**What you should do:** Locate each line in the rows below that contains the word "astrometry", and copy every such line in full.
--- START Extracted records ---
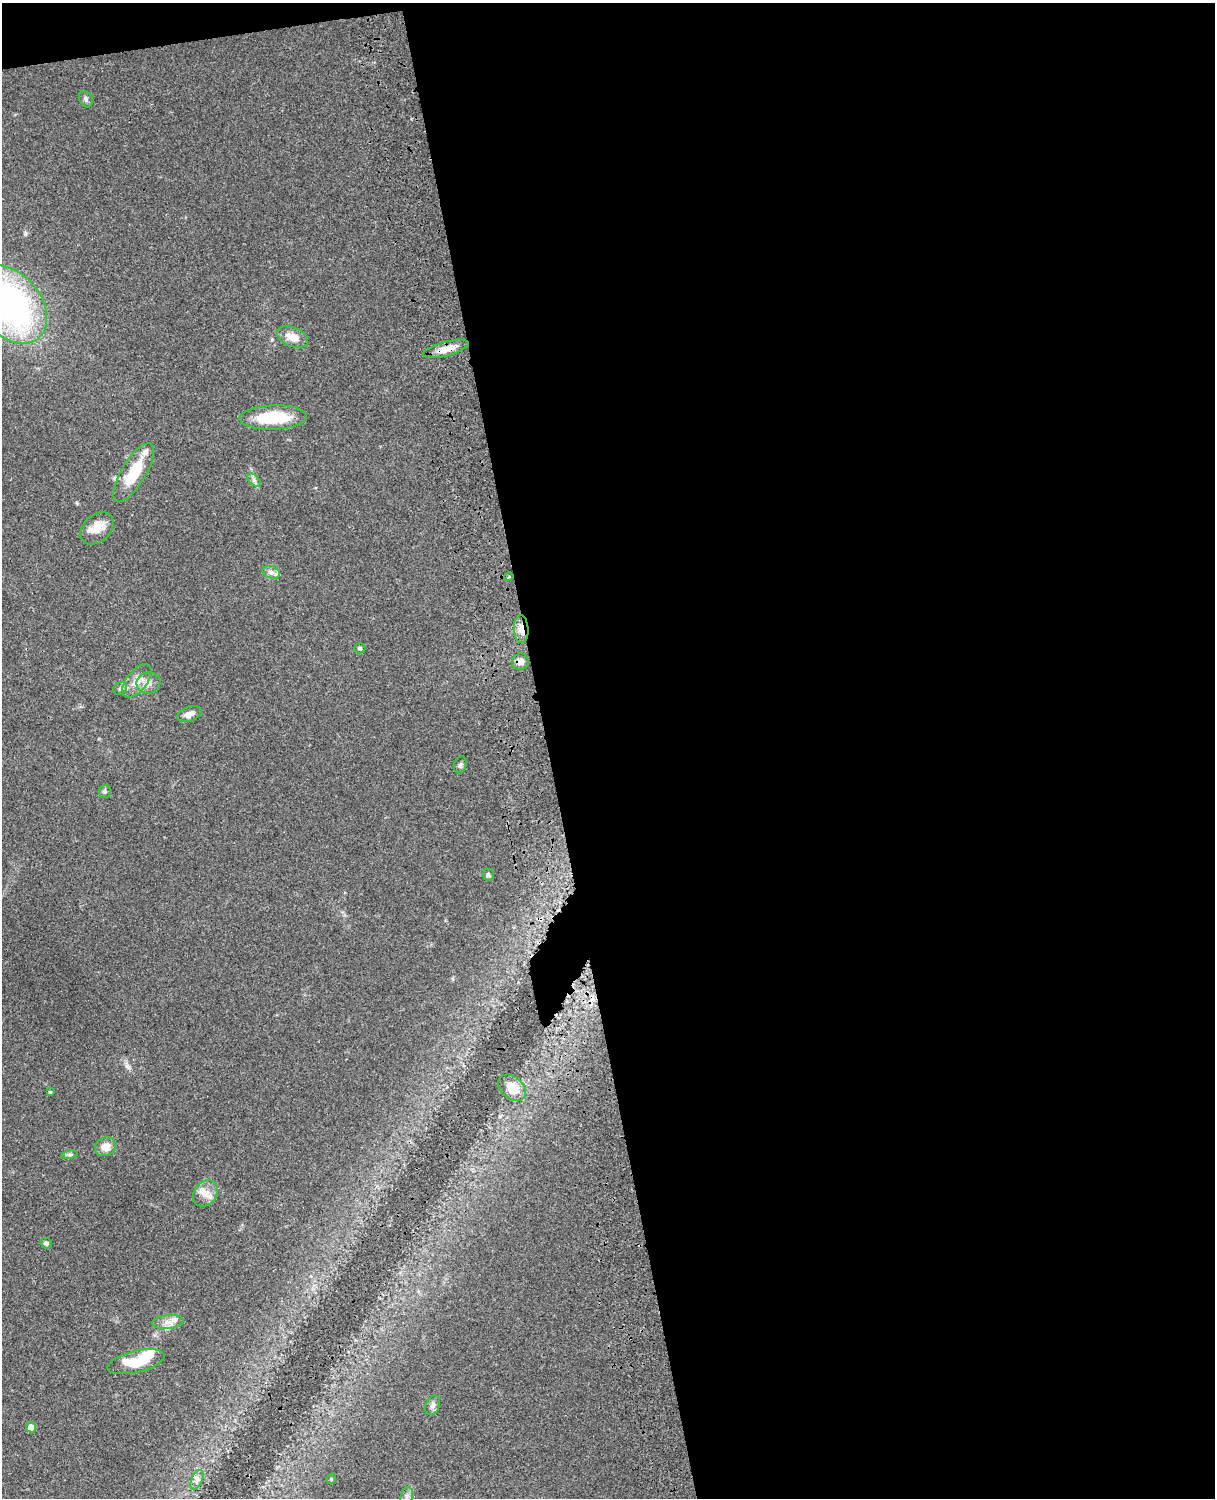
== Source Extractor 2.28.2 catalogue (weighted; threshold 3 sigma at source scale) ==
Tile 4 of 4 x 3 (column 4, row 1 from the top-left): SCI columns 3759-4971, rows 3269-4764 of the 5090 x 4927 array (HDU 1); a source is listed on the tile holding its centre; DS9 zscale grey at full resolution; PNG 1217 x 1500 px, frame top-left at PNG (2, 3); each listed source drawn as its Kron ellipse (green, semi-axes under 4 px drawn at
--- END Extracted records ---
--- START Extracted records ---
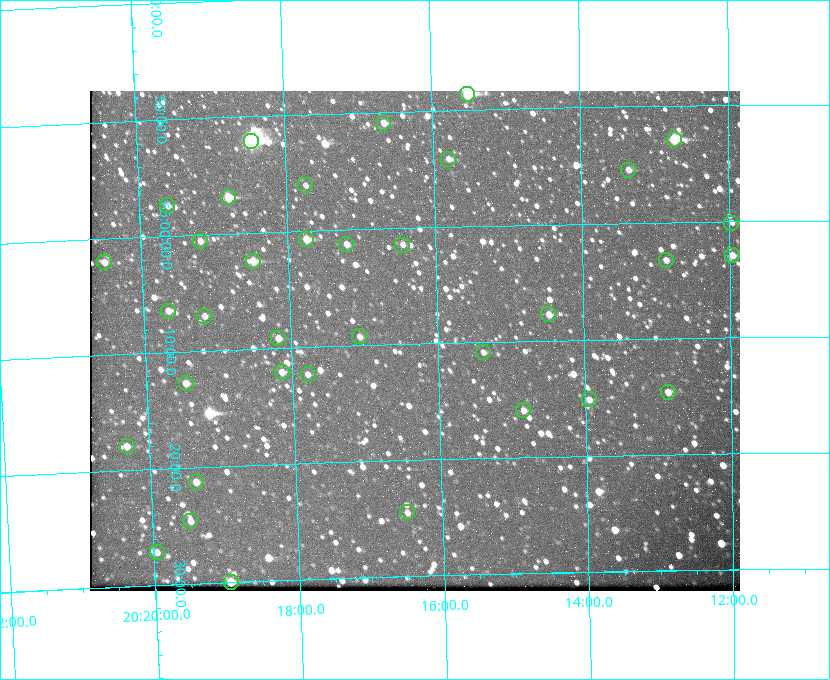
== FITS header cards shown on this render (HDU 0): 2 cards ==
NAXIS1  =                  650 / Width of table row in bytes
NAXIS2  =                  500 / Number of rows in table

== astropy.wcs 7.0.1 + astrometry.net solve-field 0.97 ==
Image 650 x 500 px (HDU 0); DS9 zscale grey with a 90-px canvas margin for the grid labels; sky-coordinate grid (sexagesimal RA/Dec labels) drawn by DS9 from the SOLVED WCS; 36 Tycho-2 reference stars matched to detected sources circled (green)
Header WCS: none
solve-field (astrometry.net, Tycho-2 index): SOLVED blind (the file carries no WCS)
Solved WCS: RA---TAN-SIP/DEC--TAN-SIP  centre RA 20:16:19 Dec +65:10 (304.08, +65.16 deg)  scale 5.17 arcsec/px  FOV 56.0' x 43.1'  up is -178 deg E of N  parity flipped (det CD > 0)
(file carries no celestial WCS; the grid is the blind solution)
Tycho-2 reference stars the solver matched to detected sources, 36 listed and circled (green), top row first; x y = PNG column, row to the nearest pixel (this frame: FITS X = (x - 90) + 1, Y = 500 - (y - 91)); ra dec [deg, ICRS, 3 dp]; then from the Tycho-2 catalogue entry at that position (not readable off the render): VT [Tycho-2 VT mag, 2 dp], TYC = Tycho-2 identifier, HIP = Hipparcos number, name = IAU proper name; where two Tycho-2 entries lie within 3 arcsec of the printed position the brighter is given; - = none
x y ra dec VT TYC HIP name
--- END Extracted records ---
**Exercise output:**
== astropy.wcs 7.0.1 + astrometry.net solve-field 0.97 ==
solve-field (astrometry.net, Tycho-2 index): SOLVED blind (the file carries no WCS)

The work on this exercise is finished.